> [Set problem 1]
Decide whether each of the following statements agrees with the text on conflict-free replicated data types. For each, answer yes or no and quote the deciding words from the text.
(a) State-based CRDTs require additional guarantees from the communication middleware.
(b) Delta CRDTs disseminate only recently applied mutations rather than the entire state.
(c) The CRDT concept was first formally defined in 1997.
> [Set problem 2]
Answer these questions from the text on conflict-free replicated data types:
(a) Which consensus protocol is named as required for CP settings?
(b) In what year were the two concepts unified?
(c) What do concurrent updates in a conflict violate when taken together?
> [Set problem 3]
Rewrite everything from "There are two" down to "of the middleware." in the text on conflict-free replicated data types, putting "messaging layer" in place of "middleware".

Conflict-free replicated data type
In distributed computing, a conflict-free replicated data type (abbreviated CRDT) is a type of specially-designed data structure used to achieve strong eventual consistency (SEC) and monotonicity (absence of rollbacks)[1] . As their name indicates, a CRDT instance is distributed into several replicas; each replica can be mutated promptly and concurrently; the potential divergence between replicas is however guaranteed to be eventually reconciled through downstream synchronisation (off the critical path);[1] consequently CRDTs are known to be highly available.
There are two alternative routes to ensure SEC: operation-based CRDTs[2][3] and state-based CRDTs[4][5] . The two alternatives are equivalent, as one can emulate the other,[1] but there is a tradeoff: operation-based CRDTs require additional guarantees from the communication middleware[1] whereas state-based CRDTs have a high dissemination overhead, as the entire state must be disseminated. Delta state CRDTs[5][6] (or simply Delta CRDTs) are optimised state-based CRDTs where only recently applied mutations to a state are disseminated instead of the entire state. Pure operation-based CRDTs[3] are also an improved variant of operation-based CRDTs that reduce the meta-data size through exploiting the causality information of the middleware.
CRDTs are used to replicate data across multiple computers in a network, executing updates without the need for remote synchronization. This would lead to merge conflicts in systems using conventional eventual consistency technology, but CRDTs are designed such that conflicts are mathematically impossible.[7] Under the constraints of the CAP theorem they provide the strongest consistency guarantees for available/partition-tolerant (AP) settings. In contrast, consensus protocols such as Paxos are required for strongly-consistent/partition-tolerant (CP) settings.
The CRDT concept was first formally defined in 2007 by Marc Shapiro and Nuno Preguiça in terms of operation commutativity,[8] and development was initially motivated by collaborative text editing.[9][10][11] The concept of semilattice evolution of replicated states was first defined by Baquero and Moura in 1997,[4][12] and development was initially motivated by mobile computing. The two concepts were later unified in 2011.[1][7]
Overview
Eventual consistency
Informally, eventual consistency means that replicas eventually reach the same value if clients stop submitting updates. Eventually consistent systems accept local updates without remote synchronization, improving performance and scalability by sacrificing strong consistency. Without remote synchronization, replicas concurrently hold different values which are expected to converge over time. Convergence is complicated by conflicts which arise when merging values between replicas. A conflict is a combination of concurrent updates which may be individually correct, but taken together violate some system invariant. Conventional conflict-resolution schemes involve state roll-back, full consensus, or even user interaction.

> [Entries shown]
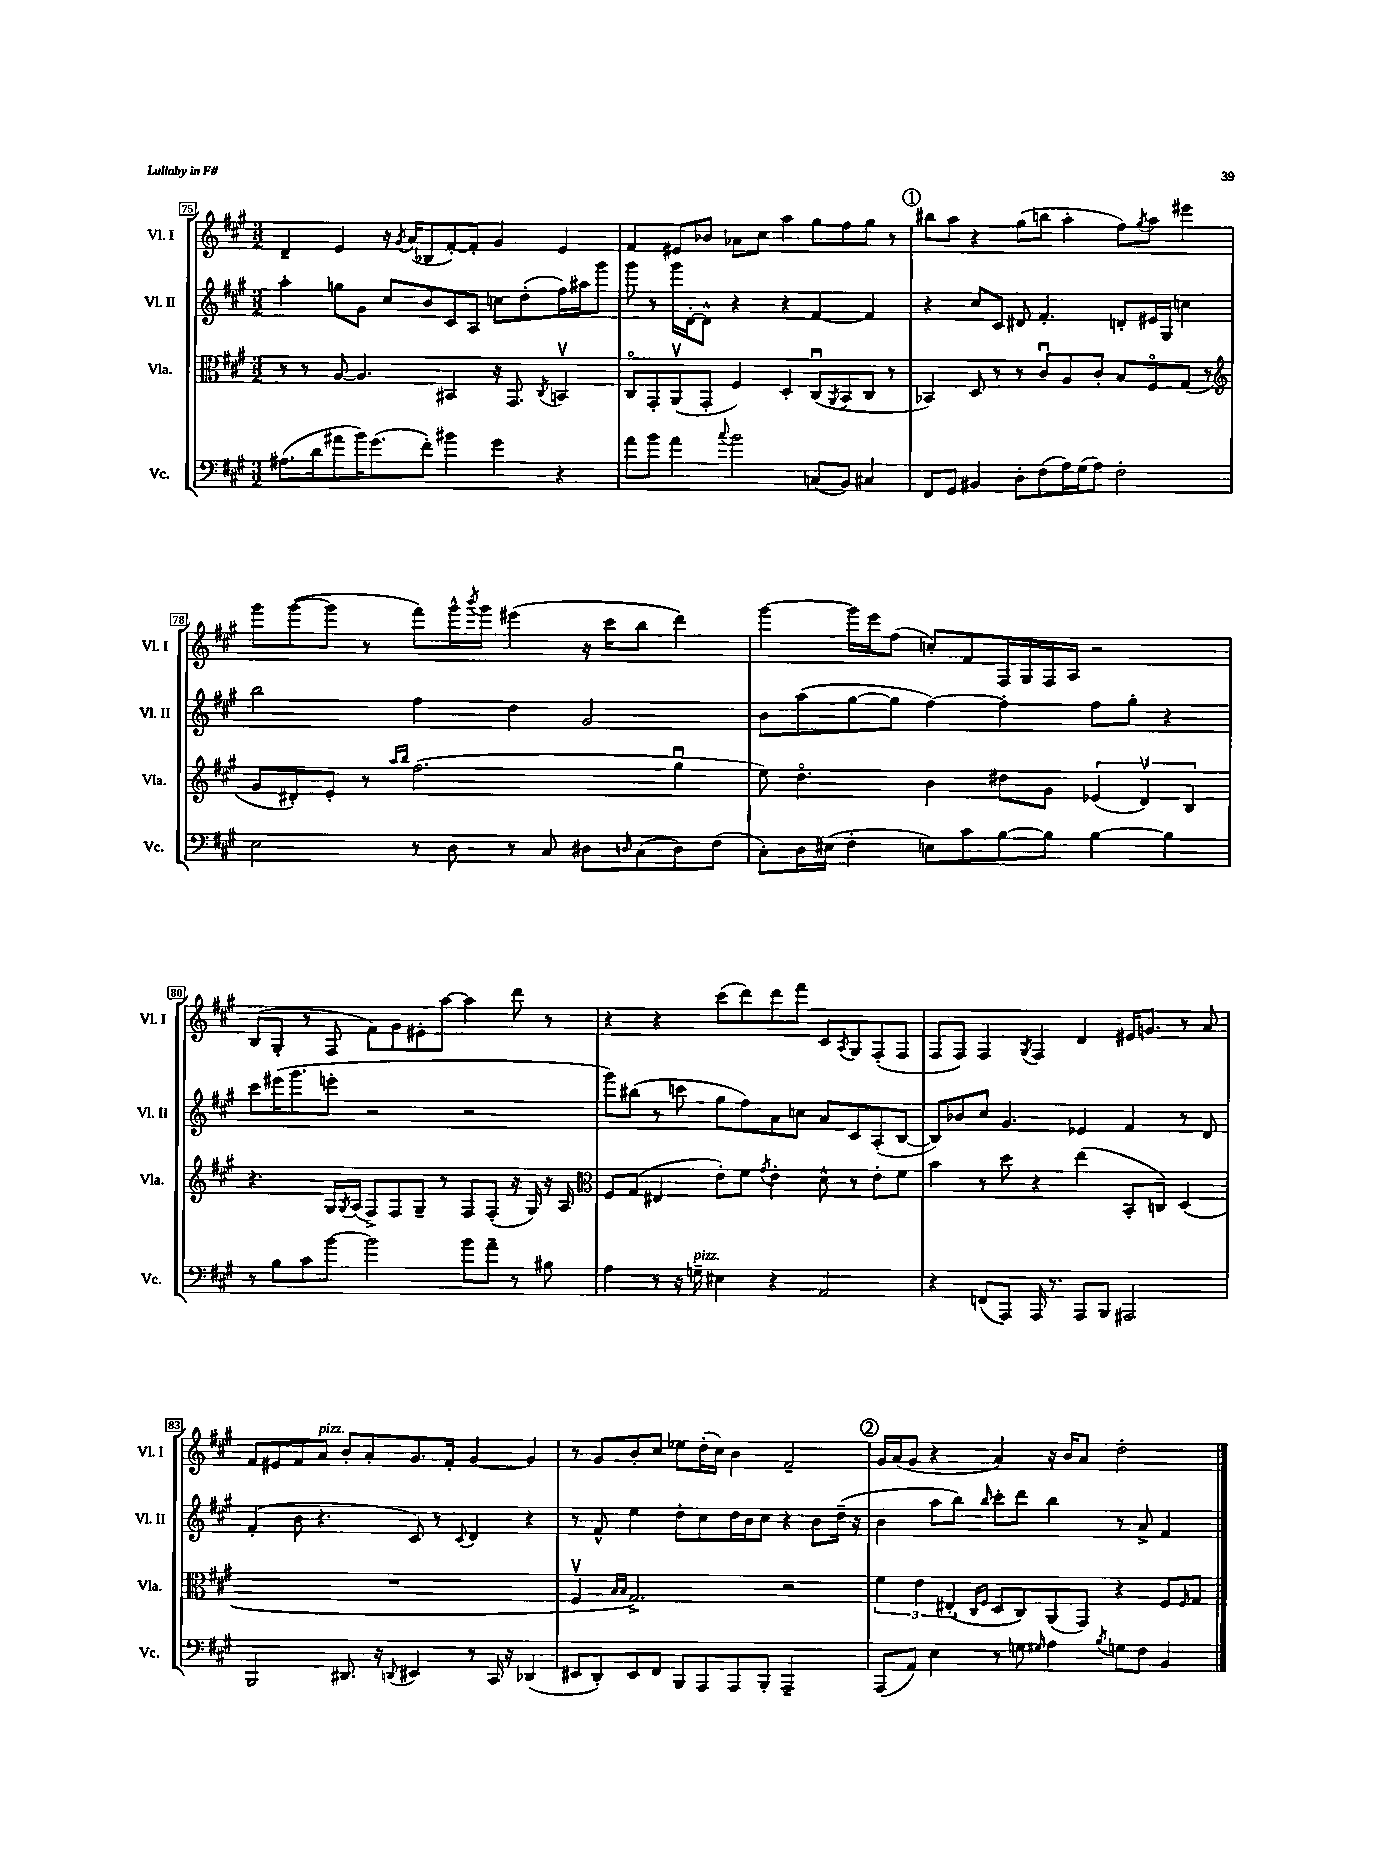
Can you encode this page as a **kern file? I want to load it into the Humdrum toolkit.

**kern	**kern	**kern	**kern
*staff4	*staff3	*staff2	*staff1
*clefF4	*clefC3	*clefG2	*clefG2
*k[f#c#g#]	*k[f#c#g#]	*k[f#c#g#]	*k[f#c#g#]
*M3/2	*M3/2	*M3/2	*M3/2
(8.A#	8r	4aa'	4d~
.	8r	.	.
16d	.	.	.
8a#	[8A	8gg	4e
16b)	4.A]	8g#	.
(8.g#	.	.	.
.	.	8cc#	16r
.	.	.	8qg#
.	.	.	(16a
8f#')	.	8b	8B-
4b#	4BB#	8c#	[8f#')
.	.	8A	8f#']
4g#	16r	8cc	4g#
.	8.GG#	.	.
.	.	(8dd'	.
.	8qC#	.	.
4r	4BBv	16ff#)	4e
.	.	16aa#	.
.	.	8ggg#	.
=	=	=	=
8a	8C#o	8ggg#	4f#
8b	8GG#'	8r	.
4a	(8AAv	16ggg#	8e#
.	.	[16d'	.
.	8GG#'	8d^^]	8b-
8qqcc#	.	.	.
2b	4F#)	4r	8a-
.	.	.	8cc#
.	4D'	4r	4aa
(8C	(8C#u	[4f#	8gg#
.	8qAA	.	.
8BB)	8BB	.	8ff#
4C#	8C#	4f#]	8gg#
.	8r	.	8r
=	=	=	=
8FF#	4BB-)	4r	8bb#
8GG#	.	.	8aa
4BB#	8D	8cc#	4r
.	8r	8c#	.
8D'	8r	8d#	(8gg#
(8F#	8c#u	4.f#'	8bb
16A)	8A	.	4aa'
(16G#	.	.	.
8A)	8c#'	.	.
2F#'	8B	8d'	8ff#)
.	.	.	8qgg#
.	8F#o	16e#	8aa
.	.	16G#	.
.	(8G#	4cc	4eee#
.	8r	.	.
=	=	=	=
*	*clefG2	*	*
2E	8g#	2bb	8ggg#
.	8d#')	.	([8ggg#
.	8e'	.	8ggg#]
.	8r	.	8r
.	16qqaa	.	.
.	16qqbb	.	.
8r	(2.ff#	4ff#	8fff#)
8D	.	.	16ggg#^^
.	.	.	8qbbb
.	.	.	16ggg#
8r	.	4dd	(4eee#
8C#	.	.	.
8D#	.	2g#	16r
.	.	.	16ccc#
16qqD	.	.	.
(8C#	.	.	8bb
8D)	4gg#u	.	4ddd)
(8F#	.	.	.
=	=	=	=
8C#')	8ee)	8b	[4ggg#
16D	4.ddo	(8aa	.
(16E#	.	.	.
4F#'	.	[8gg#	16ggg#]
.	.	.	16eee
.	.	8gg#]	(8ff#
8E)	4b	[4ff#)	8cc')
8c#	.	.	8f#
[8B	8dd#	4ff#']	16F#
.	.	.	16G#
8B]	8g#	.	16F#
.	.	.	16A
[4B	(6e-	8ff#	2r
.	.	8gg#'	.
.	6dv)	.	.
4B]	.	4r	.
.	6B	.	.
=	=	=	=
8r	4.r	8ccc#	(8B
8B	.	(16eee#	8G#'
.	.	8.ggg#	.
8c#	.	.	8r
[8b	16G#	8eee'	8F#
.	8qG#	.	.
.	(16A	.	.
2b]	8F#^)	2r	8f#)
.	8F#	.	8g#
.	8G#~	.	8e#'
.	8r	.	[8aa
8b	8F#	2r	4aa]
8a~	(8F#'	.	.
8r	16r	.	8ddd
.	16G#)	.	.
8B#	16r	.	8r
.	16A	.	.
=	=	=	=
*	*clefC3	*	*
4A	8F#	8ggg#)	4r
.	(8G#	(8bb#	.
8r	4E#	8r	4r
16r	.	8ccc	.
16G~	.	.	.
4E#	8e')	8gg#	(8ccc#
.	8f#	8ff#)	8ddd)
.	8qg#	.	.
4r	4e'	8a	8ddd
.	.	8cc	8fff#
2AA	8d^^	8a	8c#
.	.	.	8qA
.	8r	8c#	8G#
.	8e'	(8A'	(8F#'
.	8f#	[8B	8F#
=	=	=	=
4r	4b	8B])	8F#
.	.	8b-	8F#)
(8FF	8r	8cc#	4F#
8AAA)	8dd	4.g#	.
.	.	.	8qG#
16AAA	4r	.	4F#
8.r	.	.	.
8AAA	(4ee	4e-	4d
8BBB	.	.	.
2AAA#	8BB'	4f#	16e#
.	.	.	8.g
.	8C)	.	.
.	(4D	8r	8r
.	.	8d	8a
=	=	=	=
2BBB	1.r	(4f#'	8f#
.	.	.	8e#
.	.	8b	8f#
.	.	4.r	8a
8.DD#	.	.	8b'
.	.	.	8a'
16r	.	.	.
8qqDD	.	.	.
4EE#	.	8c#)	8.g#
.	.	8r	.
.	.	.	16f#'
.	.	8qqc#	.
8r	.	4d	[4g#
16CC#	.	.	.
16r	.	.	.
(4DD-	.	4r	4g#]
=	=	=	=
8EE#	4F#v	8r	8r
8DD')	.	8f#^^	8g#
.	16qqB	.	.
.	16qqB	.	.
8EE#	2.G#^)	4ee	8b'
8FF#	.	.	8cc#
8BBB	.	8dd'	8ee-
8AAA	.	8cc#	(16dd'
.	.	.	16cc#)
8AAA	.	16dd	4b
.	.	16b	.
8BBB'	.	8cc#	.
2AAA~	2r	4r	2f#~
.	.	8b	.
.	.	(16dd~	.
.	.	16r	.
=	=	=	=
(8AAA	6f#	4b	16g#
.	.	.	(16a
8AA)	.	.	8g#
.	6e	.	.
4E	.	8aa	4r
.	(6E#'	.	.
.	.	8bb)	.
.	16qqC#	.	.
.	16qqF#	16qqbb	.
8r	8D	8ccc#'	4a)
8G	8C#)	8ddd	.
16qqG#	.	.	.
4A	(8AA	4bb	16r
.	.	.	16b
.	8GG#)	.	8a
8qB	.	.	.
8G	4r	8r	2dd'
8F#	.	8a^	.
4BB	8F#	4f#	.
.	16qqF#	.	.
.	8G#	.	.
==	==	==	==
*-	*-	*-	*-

> [Reply 1]
(a) No: "operation-based CRDTs require additional guarantees from the communication middleware"
(b) Yes: "only recently applied mutations to a state are disseminated instead of the entire state"
(c) No: "The CRDT concept was first formally defined in 2007 by Marc Shapiro and Nuno Preguiça"

> [Reply 2]
(a) Paxos
(b) 2011
(c) Some system invariant

> [Reply 3]
There are two alternative routes to ensure SEC: operation-based CRDTs[2][3] and state-based CRDTs[4][5] . The two alternatives are equivalent, as one can emulate the other,[1] but there is a tradeoff: operation-based CRDTs require additional guarantees from the communication messaging layer[1] whereas state-based CRDTs have a high dissemination overhead, as the entire state must be disseminated. Delta state CRDTs[5][6] (or simply Delta CRDTs) are optimised state-based CRDTs where only recently applied mutations to a state are disseminated instead of the entire state. Pure operation-based CRDTs[3] are also an improved variant of operation-based CRDTs that reduce the meta-data size through exploiting the causality information of the messaging layer.